That depends on how you define an inverse. [imath] y=x^2 [/imath] has no inverse function and we can say it has no inverse.Is it that \(\displaystyle y = x^2\) has no inverse or that it has an inverse which is not a function?
The inverse being \(\displaystyle x = \pm \sqrt y\)
An inverse is a unary operation. It requires to know on which set!
If we use the language (set) of relations then inverting a relation is simply interchanging the components. If there is a relation [imath] R [/imath] between the sets [imath] A [/imath] and [imath] B [/imath], sometimes written [imath] ARB [/imath] or [imath] A\sim_R B [/imath] then [imath] R [/imath] is a subset of [imath] A\times B .[/imath] Say we have [imath] R=A\times B [/imath] to keep it simple. This means [imath] R=\{(x,y)\,|\,x\in A, y\in B\} .[/imath] The inverse relation would then be [imath] R^{-1}=\{(y,x)\,|\,x\in A,y\in B\} .[/imath] Since [imath] f [/imath] is a relation, we can define a relation [imath] f^{-1} [/imath] by [imath] f^{-1}=\{(f(x),x)\} [/imath] instead of [imath] f=\{(x,f(x))\} .[/imath]
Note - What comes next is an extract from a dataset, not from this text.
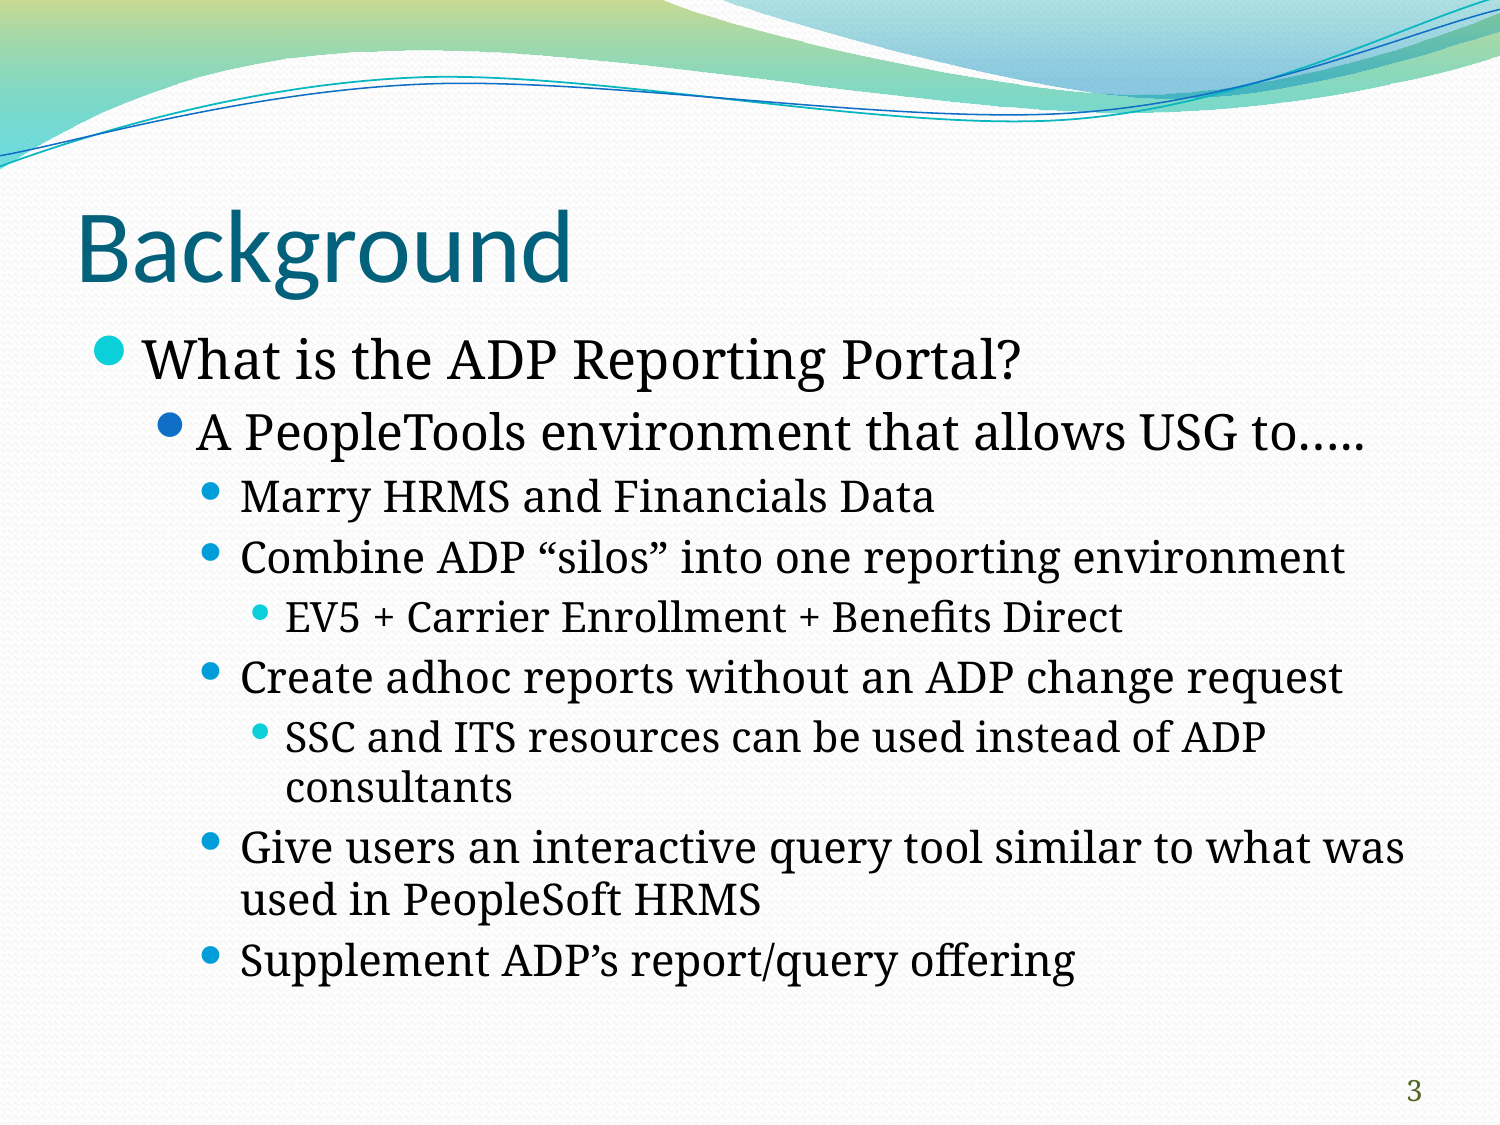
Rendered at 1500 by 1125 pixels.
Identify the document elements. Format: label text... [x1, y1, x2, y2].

If [imath] f(x)=x^2 [/imath] then [imath] (-1,1),(1,1)\in f [/imath] and [imath] (1,-1),(1,1) \in f^{-1} .[/imath] However, this isn't a function any longer, since this would mean that we have [imath] f^{-1}(1)=-1 [/imath] and [imath] f^{-1}(1)=1 .[/imath]
Long story short ...
... which is no function.The inverse being [imath]f^{-1}(y)= x=\pm \sqrt{y} [/imath]